Another major household expenditure – housing, whether purchased or rental – has also weighed heavily on American households. Home prices have risen 31.5% in the past 19 years after inflation, or three times the pace of real wage gains.
And what about Israel? The Israeli consumer price index rose 33% from 2000-19 inclusive, an average of 1.5% annually. There were even years when inflation was negative or zero during this period.
But home prices rose so much in these years that it is hard to understand how we’re not all living in the streets despite an 18% real rise in wages. According to the Central Bureau of Statistics, they rose nearly 70% in nominal terms before the onset of the coronavirus and 25% in real terms. For Israelis, that’s a figure that’s hard to live with, even if the housing component of the inflation index is small enough that they look like they’ve come out ahead between 20 years of low inflation and rising wages.
And, it’s not just housing that’s raising Israeli living costs. Due to the growing role of private supplementary services and private medical insurance, medical costs have climbed, too. Both categories rose faster than the increase in wages, or close to 19%.
Only in education were Israelis spared: Those costs, which in the case of higher education were low to begin with, have risen only 5.5% after inflation over the last two decades even after taking into account the fees parents pay to public schools.
In sum, what we’ve seen in the era of “low inflation” is in fact a melange of differing price trends. Telecommunications costs have plummeted; affordable electronics fill our homes.
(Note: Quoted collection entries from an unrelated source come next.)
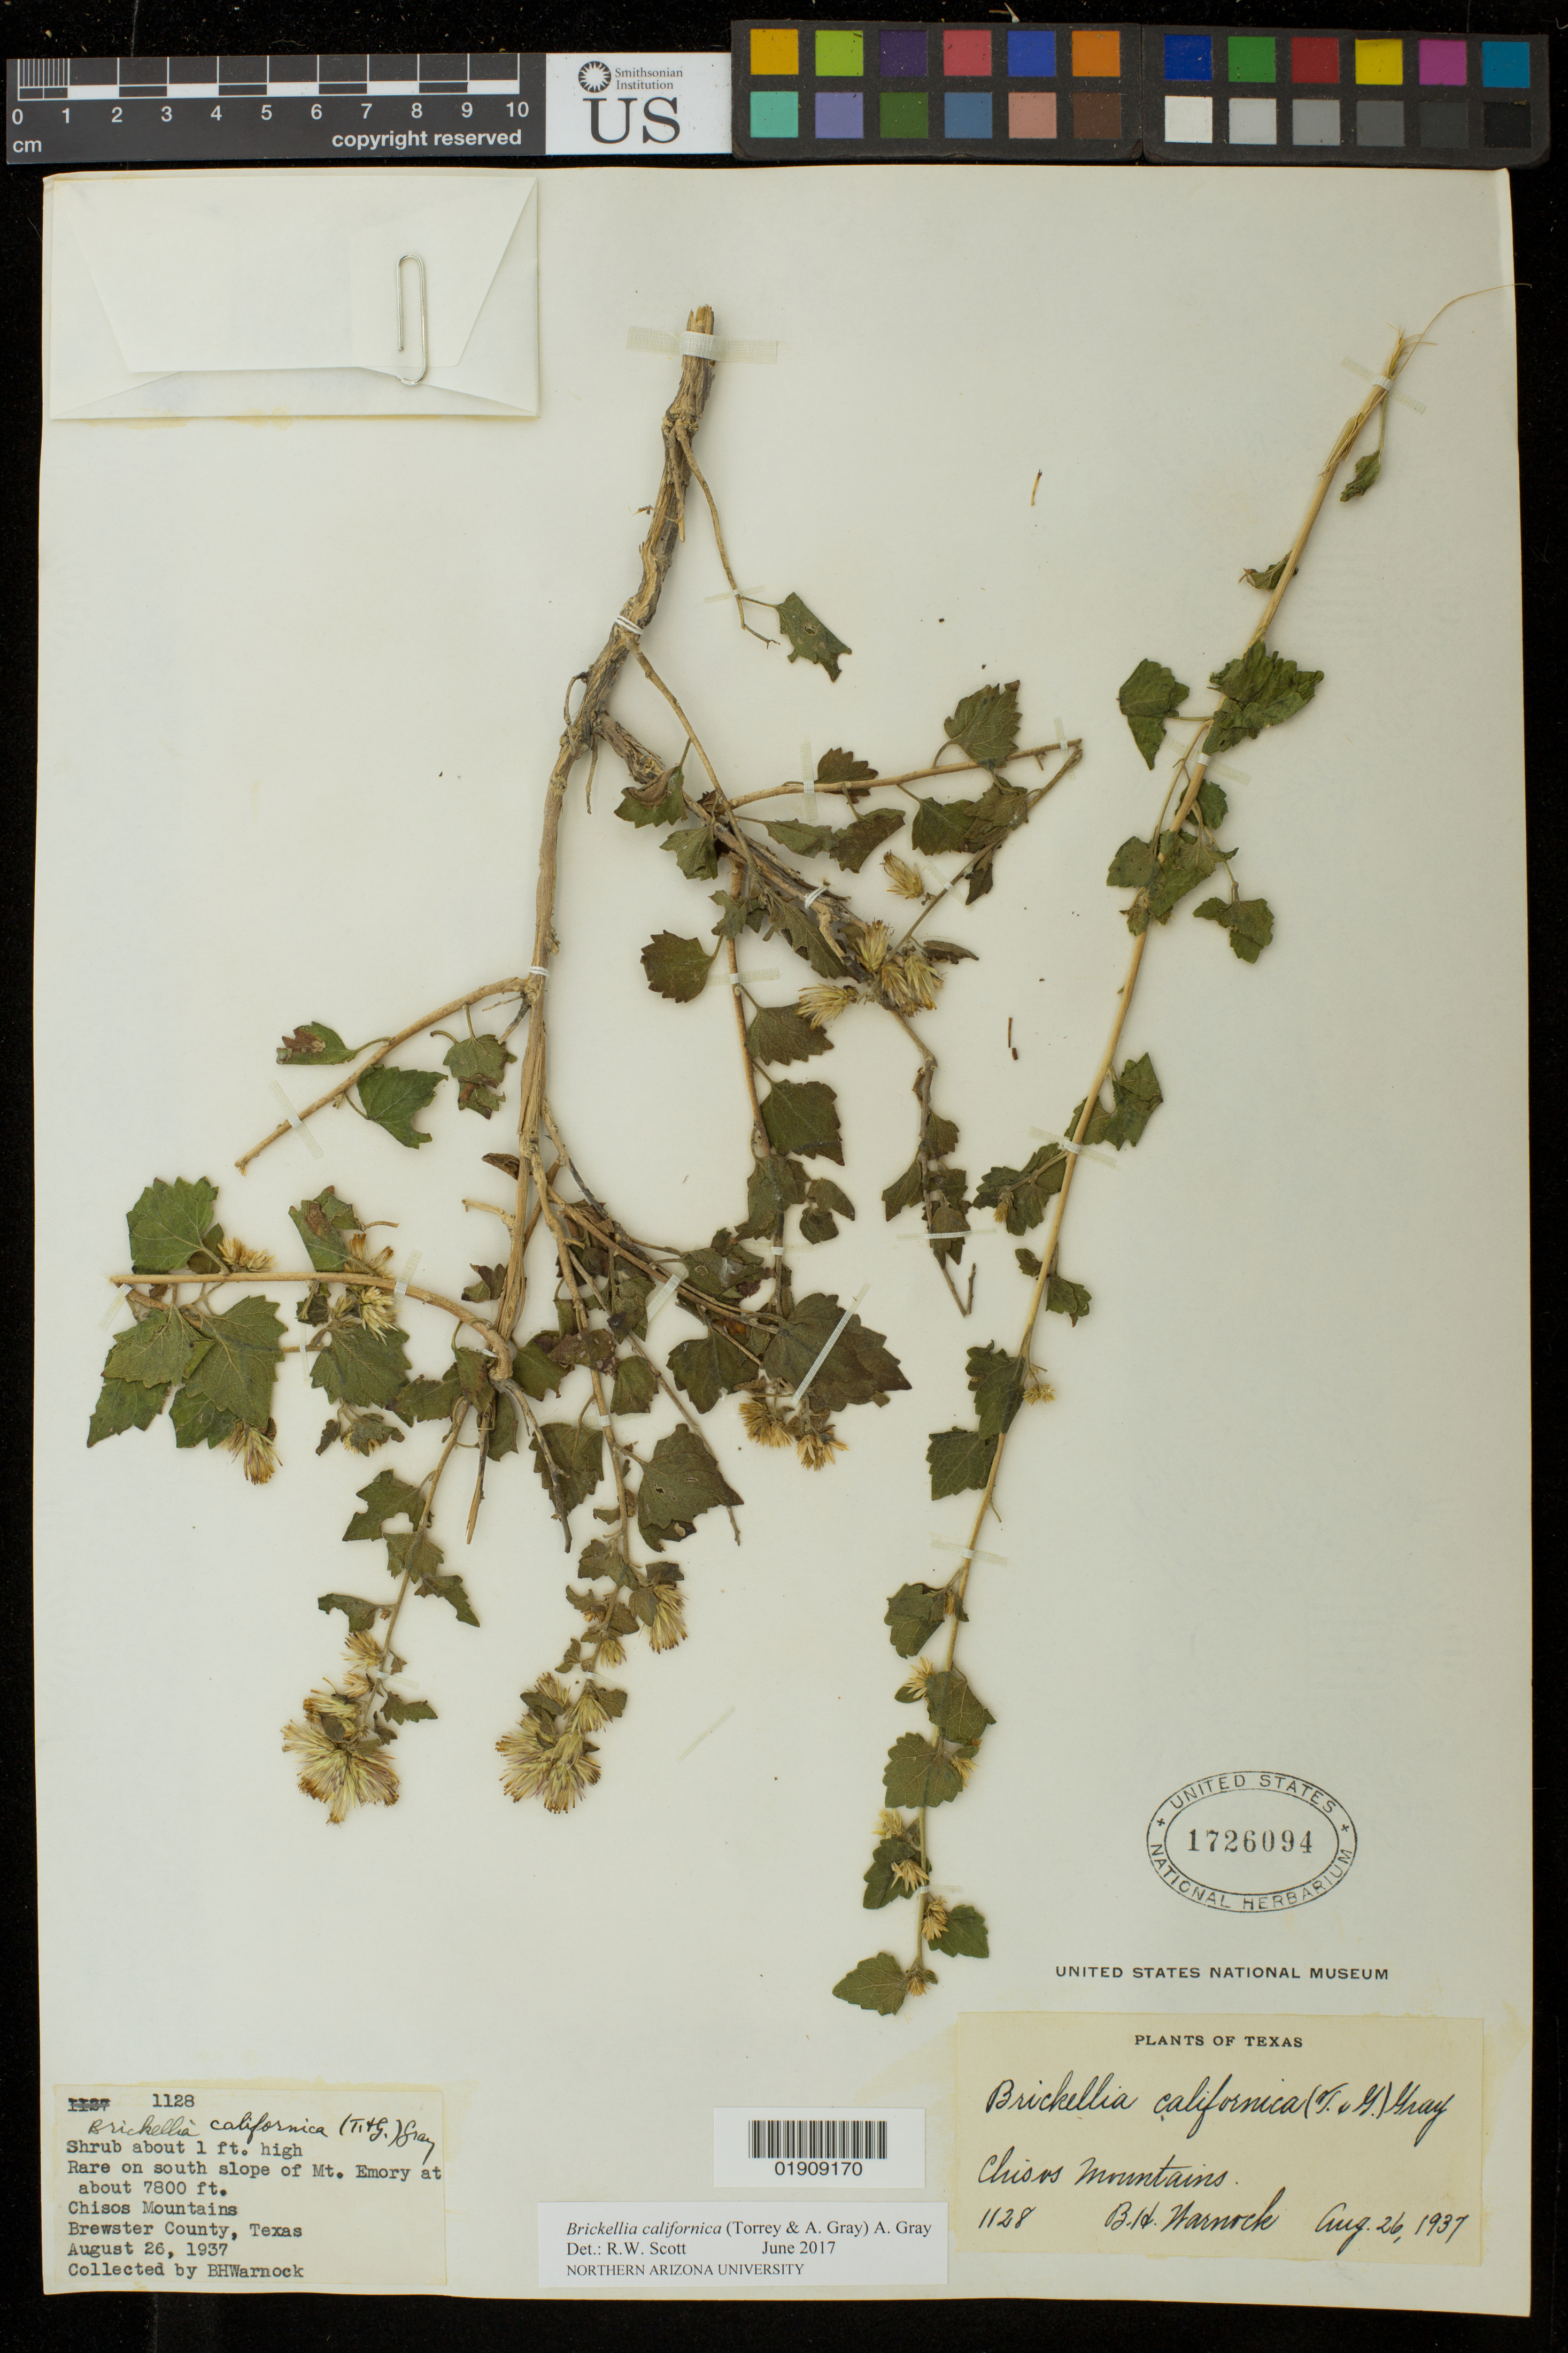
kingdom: Plantae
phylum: Tracheophyta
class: Magnoliopsida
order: Asterales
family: Asteraceae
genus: Brickellia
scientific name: Brickellia californica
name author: (Torr. & A. Gray) A. Gray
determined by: Scott, Randall W., (ASC), Northern Arizona University (UNITED STATES)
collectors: B. H. Warnock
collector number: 1128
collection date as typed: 26 Aug 1937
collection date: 1937-08-26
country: United States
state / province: Texas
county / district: Brewster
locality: Chisos Mountains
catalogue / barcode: US 1726094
In the 1970s, a plastic doll was regarded as an expensive present you might give for a special birthday; a pair of Adidas sneakers could only be had as a gift from rich relatives abroad. Today, however, every 10-year-old has a smartphone in his or her pocket worth 2,000-4,000 shekels ($620-$1,240).
But if you weigh the consumer price index slightly differently, so that housing and health care have a bigger place, it’s doubtful whether the central banks could say with such confidence that there’s no inflation.
What would happen if they raised interest rates in line with the housing price index? Apparently it would be much easier to buy a home. But the Israeli and global economy would have looked completely different.